(INSTRUCTIONS TO FOLLOW)
Transcribe, exactly and in full, every record shown below, while omitting its images.
TASK DATA Start Marker
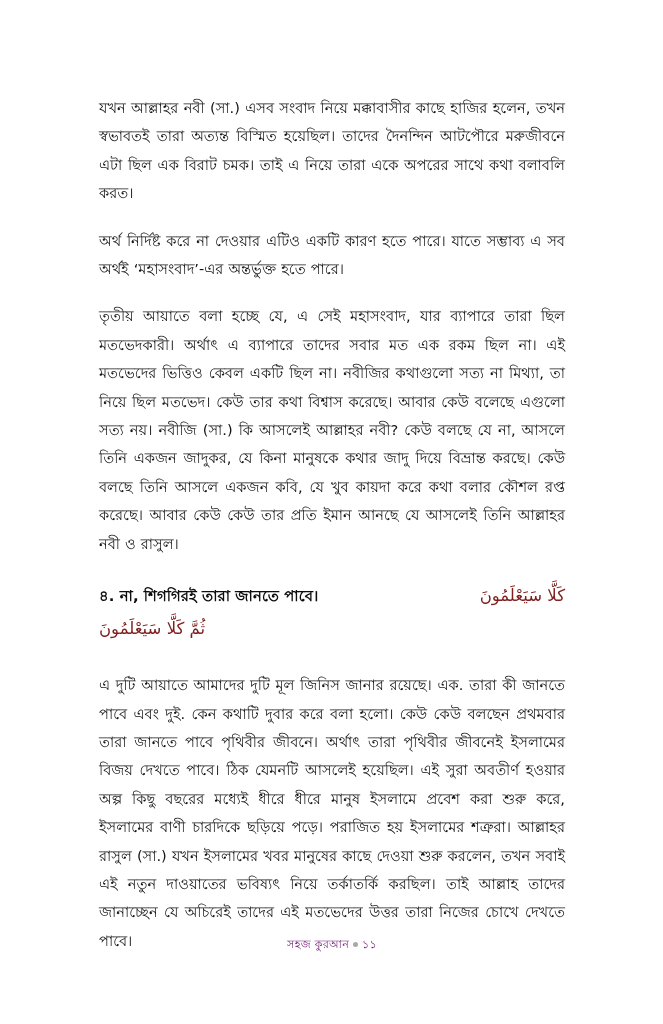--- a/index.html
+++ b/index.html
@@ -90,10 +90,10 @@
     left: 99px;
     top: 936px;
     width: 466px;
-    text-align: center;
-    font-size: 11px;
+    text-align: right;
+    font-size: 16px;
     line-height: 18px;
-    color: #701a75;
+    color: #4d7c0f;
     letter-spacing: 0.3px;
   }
TASK DATA End Marker
(REPLY TO THE EXERCISE)
--- a/index.html
+++ b/index.html
@@ -90,10 +90,10 @@
     left: 99px;
     top: 936px;
     width: 466px;
-    text-align: center;
-    font-size: 11px;
+    text-align: right;
+    font-size: 16px;
     line-height: 18px;
-    color: #701a75;
+    color: #4d7c0f;
     letter-spacing: 0.3px;
   }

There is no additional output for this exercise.